Le donne guadagnano il 20% in meno degli uomini e una volta in pensione devono accontentarsi di un assegno inferiore anche del 44% rispetto a quello dei maschi. L’allarme arriva dal Rendiconto di genere del Consiglio di Indirizzo e Vigilanza dell’Inps. In particolare, valutando i principali settori economici, la differenza nelle attività manifatturiere tra stipendi maschili e femminili è del 20%, del 23,7% nel commercio e si raggiunge il 32,1% nelle attività finanziarie, assicurative e nei servizi alle imprese. Per quanto concerne le pensioni, benché siano più le donne a beneficiarne (7,9 milioni contro 7,3 milioni di uomini pensionati), restano differenze negli importi erogati, causate principalmente proprio dalle condizioni di svantaggio femminile nel mercato del lavoro. Nel mondo del lavoro dipendente privato, infatti, le donne percepiscono mediamente il 25,5% in meno degli uomini se si parla di pensioni di anzianità o anticipate, il 32% nel caso di pensioni di invalidità e addirittura il 44,1% se ci si riferisce alle pensioni di vecchiaia.
La fotografia
Nel 2023, il tasso di occupazione femminile in Italia si è attestato al 52,5%, il 17,9% in meno degli uomini. Non solo: le assunzioni delle donne sono state solo il 42,3% del totale.
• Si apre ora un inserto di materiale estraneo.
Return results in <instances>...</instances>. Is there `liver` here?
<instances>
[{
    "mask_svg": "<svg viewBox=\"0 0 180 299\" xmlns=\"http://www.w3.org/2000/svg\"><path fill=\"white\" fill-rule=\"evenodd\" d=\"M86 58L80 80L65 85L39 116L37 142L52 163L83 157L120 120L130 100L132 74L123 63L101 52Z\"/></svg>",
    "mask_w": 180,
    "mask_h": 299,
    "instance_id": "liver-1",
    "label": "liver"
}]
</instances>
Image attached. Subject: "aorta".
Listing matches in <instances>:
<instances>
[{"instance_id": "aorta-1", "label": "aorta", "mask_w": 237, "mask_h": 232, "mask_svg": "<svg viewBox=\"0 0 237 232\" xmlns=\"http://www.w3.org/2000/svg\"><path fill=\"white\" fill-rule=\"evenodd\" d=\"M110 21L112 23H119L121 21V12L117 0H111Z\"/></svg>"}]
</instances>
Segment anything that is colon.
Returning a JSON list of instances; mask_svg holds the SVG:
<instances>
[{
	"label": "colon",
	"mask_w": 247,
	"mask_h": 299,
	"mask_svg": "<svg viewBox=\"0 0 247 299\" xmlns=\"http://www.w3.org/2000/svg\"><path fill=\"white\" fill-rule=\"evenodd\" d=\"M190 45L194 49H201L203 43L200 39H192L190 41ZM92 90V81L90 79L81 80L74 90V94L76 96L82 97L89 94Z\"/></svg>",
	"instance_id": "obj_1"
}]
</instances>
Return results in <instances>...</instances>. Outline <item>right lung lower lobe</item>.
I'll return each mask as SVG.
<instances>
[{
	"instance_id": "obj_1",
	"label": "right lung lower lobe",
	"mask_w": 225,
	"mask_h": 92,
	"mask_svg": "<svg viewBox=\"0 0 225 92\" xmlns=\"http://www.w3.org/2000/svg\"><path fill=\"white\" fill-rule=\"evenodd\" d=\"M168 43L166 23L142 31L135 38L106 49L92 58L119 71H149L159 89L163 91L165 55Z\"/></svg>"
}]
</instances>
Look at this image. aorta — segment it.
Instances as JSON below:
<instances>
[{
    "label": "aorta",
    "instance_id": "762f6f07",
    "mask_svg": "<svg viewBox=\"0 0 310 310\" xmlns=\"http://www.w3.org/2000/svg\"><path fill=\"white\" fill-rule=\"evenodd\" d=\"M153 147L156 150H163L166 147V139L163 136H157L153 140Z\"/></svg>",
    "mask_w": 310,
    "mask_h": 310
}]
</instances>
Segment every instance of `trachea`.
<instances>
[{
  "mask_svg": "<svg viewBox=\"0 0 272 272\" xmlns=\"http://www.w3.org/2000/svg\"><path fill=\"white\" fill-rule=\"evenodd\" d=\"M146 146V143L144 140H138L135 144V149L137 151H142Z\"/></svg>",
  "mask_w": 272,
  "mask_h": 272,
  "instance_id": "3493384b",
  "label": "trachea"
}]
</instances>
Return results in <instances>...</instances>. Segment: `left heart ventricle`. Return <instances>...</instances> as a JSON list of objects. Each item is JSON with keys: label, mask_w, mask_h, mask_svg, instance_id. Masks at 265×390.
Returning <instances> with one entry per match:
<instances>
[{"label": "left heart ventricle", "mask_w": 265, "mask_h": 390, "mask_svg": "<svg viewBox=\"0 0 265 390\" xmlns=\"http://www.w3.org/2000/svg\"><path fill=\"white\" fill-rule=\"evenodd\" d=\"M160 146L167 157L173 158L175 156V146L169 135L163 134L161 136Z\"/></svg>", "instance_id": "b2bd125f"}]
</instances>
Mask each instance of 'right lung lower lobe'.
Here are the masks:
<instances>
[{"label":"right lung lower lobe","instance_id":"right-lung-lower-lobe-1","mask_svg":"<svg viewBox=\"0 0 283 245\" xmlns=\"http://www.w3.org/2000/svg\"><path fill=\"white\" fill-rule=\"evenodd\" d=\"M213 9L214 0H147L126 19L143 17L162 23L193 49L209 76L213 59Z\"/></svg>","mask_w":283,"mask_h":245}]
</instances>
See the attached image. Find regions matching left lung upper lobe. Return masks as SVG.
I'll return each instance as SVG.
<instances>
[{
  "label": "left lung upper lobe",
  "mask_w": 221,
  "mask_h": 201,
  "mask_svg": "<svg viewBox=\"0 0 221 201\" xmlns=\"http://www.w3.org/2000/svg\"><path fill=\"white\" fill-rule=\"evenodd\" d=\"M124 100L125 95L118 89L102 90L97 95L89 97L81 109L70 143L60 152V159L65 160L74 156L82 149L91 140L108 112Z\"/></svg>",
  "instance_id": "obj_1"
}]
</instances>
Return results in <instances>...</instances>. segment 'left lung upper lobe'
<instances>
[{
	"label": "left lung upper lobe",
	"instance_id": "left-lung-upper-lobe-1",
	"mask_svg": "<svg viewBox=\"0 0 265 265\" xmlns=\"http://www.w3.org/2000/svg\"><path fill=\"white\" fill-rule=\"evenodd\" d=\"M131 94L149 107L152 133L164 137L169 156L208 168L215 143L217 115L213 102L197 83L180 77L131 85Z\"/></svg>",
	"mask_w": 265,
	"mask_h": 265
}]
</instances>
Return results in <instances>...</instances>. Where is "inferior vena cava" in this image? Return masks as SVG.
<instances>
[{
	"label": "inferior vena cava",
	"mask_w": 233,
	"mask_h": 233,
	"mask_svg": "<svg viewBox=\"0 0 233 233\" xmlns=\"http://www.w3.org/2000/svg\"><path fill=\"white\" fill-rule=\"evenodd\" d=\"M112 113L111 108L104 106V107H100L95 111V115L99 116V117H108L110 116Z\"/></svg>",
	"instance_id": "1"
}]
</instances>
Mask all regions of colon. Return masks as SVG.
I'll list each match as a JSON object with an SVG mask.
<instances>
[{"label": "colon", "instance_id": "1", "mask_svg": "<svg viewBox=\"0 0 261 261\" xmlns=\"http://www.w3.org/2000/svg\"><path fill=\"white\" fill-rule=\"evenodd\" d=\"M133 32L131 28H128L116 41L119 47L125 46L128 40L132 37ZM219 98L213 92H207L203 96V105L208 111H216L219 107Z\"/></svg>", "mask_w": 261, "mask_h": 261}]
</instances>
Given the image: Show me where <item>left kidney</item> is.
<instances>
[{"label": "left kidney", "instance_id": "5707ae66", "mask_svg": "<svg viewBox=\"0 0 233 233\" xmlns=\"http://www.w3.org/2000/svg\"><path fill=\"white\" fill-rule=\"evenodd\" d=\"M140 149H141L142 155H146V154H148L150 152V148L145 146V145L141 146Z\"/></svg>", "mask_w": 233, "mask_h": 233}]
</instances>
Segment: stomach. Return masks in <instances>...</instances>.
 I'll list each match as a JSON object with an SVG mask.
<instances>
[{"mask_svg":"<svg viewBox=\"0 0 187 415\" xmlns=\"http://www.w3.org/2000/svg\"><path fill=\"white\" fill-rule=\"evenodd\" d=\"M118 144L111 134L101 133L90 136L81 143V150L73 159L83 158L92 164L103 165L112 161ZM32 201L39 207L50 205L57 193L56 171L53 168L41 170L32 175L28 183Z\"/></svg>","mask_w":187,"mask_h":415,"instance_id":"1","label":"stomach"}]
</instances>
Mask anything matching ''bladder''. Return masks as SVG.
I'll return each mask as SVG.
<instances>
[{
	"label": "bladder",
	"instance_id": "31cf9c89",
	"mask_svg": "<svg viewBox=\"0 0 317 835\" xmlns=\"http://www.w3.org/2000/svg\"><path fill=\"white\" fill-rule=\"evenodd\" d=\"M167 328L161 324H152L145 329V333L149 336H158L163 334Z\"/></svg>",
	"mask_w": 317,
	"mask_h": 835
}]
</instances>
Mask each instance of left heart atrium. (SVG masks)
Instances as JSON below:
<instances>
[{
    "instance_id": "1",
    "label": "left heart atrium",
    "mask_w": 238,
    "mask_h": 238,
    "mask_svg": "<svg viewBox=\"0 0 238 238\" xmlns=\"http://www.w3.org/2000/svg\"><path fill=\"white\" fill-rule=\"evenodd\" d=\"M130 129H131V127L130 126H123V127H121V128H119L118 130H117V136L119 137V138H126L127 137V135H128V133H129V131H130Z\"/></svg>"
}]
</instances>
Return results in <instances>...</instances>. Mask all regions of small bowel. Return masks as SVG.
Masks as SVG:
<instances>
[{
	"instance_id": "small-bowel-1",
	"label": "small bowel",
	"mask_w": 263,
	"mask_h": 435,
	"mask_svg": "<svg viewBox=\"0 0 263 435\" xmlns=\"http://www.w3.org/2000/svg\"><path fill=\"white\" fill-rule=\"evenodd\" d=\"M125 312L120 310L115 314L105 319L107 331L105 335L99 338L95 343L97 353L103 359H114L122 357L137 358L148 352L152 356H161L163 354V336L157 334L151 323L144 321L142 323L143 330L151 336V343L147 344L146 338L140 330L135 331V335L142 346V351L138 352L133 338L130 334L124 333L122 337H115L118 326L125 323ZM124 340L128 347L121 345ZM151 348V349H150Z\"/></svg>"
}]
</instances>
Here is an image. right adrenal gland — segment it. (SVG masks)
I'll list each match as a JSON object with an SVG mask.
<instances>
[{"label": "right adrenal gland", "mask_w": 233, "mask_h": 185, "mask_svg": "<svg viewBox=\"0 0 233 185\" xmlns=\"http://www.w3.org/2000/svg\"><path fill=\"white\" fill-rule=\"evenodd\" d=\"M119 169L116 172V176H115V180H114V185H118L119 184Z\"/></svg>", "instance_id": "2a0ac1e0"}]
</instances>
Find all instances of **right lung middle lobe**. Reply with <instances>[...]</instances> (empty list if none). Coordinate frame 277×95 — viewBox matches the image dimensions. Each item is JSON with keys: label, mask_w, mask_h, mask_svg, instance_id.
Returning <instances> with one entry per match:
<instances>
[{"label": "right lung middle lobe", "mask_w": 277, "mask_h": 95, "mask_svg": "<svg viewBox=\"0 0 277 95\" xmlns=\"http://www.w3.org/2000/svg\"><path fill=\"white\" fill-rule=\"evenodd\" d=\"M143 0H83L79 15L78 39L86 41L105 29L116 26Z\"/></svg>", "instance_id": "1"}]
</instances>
Restando in tema di lavoro, anche l’instabilità occupazionale riguarda principalmente il genere femminile. Solo il 18% dei contratti firmati da donne è a tempo indeterminato; per gli uomini la percentuale sale al 22,6%. Il 64,4% delle donne lavora part time, e nel 15,6% dei casi il part time è involontario. Anche questo dato mostra un importante divario, se si considera che solo il 5,1% degli uomini vive la stessa situazione. Scarsa rappresentanza femminile anche nei ruoli apicali: solo il 21,1% dei dirigenti è donna, solo il 32,4% dei quadri. Risultati, questi, che cozzano con i numeri che si leggono parlando di istruzione: nel 2023, infatti, il 52,6% dei diplomati è di sesso femminile, e anche tra i laureati le donne superano gli uomini, rappresentando il 59,9% delle persone che hanno indossato la corona d’alloro.
Lavori di cura
Continuano a essere a carico delle donne i lavori di cura: nel 2023, le giornate di congedo parentale utilizzate dalle donne sono state 14,4 milioni, solo 2,1 milioni quelle sfruttate dagli uomini. L’offerta di asili nido è insufficiente. In tutto il Paese sono solo tre le regioni (Umbria, Emilia Romagna e Valle d’Aosta) che raggiungono o che si avvicinano all’obiettivo dei 45 posti nido per 100 bambini nella fascia di età tra 0 e 2 anni. In aumento le denunce di violenza, a conferma di un problema fortemente presente nel Paese. Il Reddito di libertà, erogato dall’Inps alle donne vittime di violenza in ambito familiare, nel 2021 ha coinvolto 2.418 donne. Negli anni successivi, per mancanza di risorse, sono stati confermati i trattamenti solo nelle regioni Emilia Romagna e Friuli Venezia Giulia, grazie a risorse regionali.